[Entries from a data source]
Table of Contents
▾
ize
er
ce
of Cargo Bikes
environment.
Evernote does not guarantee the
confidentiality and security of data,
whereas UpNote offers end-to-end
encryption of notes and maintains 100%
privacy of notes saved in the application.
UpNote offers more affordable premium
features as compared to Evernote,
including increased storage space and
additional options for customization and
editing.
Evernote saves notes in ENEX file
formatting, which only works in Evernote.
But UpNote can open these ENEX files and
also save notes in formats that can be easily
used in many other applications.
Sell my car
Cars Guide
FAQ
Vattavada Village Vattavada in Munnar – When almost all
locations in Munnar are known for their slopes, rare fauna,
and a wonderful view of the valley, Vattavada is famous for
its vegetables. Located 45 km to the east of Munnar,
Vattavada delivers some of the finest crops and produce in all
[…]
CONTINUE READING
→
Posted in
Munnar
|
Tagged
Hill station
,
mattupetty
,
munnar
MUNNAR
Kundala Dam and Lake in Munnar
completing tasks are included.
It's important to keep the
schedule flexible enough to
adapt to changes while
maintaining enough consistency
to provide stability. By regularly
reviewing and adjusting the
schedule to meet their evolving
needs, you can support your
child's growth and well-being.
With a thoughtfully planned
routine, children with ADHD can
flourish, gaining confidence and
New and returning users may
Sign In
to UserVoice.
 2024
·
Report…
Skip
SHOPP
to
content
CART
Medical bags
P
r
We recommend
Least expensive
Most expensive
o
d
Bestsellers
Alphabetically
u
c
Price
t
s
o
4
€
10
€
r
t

EXERCISE:
Render the text of every entry above as a JSON list of strings, one string per line, leaving out any blank lines.

WRITTEN ANSWER:
[
  "Table of Contents",
  "▾",
  "ize",
  "er",
  "ce",
  "of Cargo Bikes",
  "environment.",
  "Evernote does not guarantee the",
  "confidentiality and security of data,",
  "whereas UpNote offers end-to-end",
  "encryption of notes and maintains 100%",
  "privacy of notes saved in the application.",
  "UpNote offers more affordable premium",
  "features as compared to Evernote,",
  "including increased storage space and",
  "additional options for customization and",
  "editing.",
  "Evernote saves notes in ENEX file",
  "formatting, which only works in Evernote.",
  "But UpNote can open these ENEX files and",
  "also save notes in formats that can be easily",
  "used in many other applications.",
  "Sell my car",
  "Cars Guide",
  "FAQ",
  "Vattavada Village Vattavada in Munnar – When almost all",
  "locations in Munnar are known for their slopes, rare fauna,",
  "and a wonderful view of the valley, Vattavada is famous for",
  "its vegetables. Located 45 km to the east of Munnar,",
  "Vattavada delivers some of the finest crops and produce in all",
  "[…]",
  "CONTINUE READING",
  "→",
  "Posted in",
  "Munnar",
  "|",
  "Tagged",
  "Hill station",
  ",",
  "mattupetty",
  ",",
  "munnar",
  "MUNNAR",
  "Kundala Dam and Lake in Munnar",
  "completing tasks are included.",
  "It's important to keep the",
  "schedule flexible enough to",
  "adapt to changes while",
  "maintaining enough consistency",
  "to provide stability. By regularly",
  "reviewing and adjusting the",
  "schedule to meet their evolving",
  "needs, you can support your",
  "child's growth and well-being.",
  "With a thoughtfully planned",
  "routine, children with ADHD can",
  "flourish, gaining confidence and",
  "New and returning users may",
  "Sign In",
  "to UserVoice.",
  " 2024",
  "·",
  "Report…",
  "Skip",
  "SHOPP",
  "to",
  "content",
  "CART",
  "Medical bags",
  "P",
  "r",
  "We recommend",
  "Least expensive",
  "Most expensive",
  "o",
  "d",
  "Bestsellers",
  "Alphabetically",
  "u",
  "c",
  "Price",
  "t",
  "s",
  "o",
  "4",
  "€",
  "10",
  "€",
  "r",
  "t"
]